Los recién casados reciben bolsas de la compra cargadas de calderilla y una enorme cazuela con pan troceado (algo que ver con el "contigo pan y cebolla"). Tampoco estaba preparado para la música. En esta zona de España -¡como en todas!- había pequeñas bandas que animaban diferentes eventos, combinando bailables de toda la vida con éxitos pop, laboriosamente desarrollados según partitura.

Parecen haber fenecido: su lugar es ocupado por un cantante-animador con coleta y un músico parapetado tras un enorme teclado. Son eficientes pero recuerdan el desastre que ha supuesto para la ecología sonora de todo el planeta la implantación de los aparatos digitales: está desapareciendo el sonido de los instrumentos nobles, reemplazado por esa empalagosa tímbrica sintética. Y hasta un saxofón tocado torpemente tenía mayor poder de evocación que el omnipotente Yamaha.

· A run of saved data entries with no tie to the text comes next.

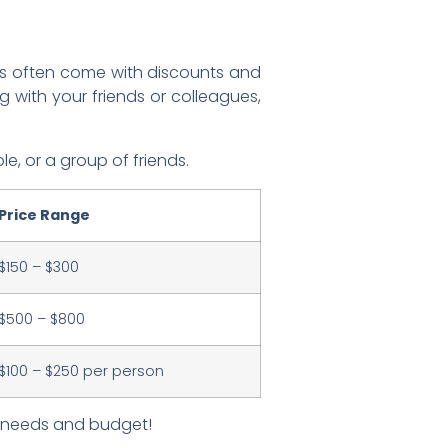
ges often come with discounts and
 with your friends or colleagues,
e, or a group of friends.
Price Range
$150 – $300
$500 – $800
$100 – $250 per person
ur needs and budget!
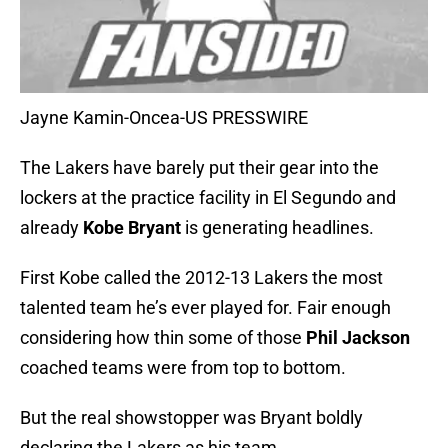
Jayne Kamin-Oncea-US PRESSWIRE
The Lakers have barely put their gear into the
lockers at the practice facility in El Segundo and
already
Kobe Bryant
is generating headlines.
First Kobe called the 2012-13 Lakers the most
talented team he’s ever played for. Fair enough
considering how thin some of those
Phil Jackson
coached teams were from top to bottom.
But the real showstopper was Bryant boldly
declaring the Lakers as his team.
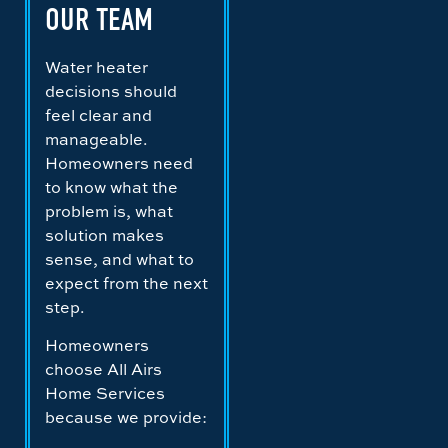
OUR TEAM
Water heater
decisions should
feel clear and
manageable.
Homeowners need
to know what the
problem is, what
solution makes
sense, and what to
expect from the next
step.
Homeowners
choose All Airs
Home Services
because we provide:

¡El repertorio! Cuando la SGAE anuncia anualmente su lista de las piezas más interpretadas, siempre están canciones que uno desconoce. Sospecho que estos eventos explican su capacidad recaudatoria. Junto a los boleros y las rancheras, a veces demasiado truculentos para la ocasión, van cayendo canciones latinas que hablan de tiburones, toreros y mentirosas. También funcionan aquí los odiosos posos de Operación Triunfo. En unos minutos, la pista se llena de invitados desinhibidos: el cantante, con micro inalámbrico, se mezcla con los bailarines.

Y ratifico lo que siempre he intuido. No vale esa simpleza de que la música se divide en buena y mala. En verdad, cualquier música, de la más sublime a la más abyecta, puede ser buena o mala, según el momento: resulta reconfortante si acompaña a la situación, odiosa si no encaja. Sirve o no sirve. Y esas latinadas contagiosas logran milagros. De repente, está bailando el tipo que poco antes se declaraba adicto al trash metal. Al otro extremo, inventa nuevos pasos salseros el intelectual californiano que pretendía leer un poema del siglo XVII -en inglés- durante el enlace. Se pierde la vergüenza, se cede al abandono. Mala suerte para los músicos: nadie pide que salga el dj.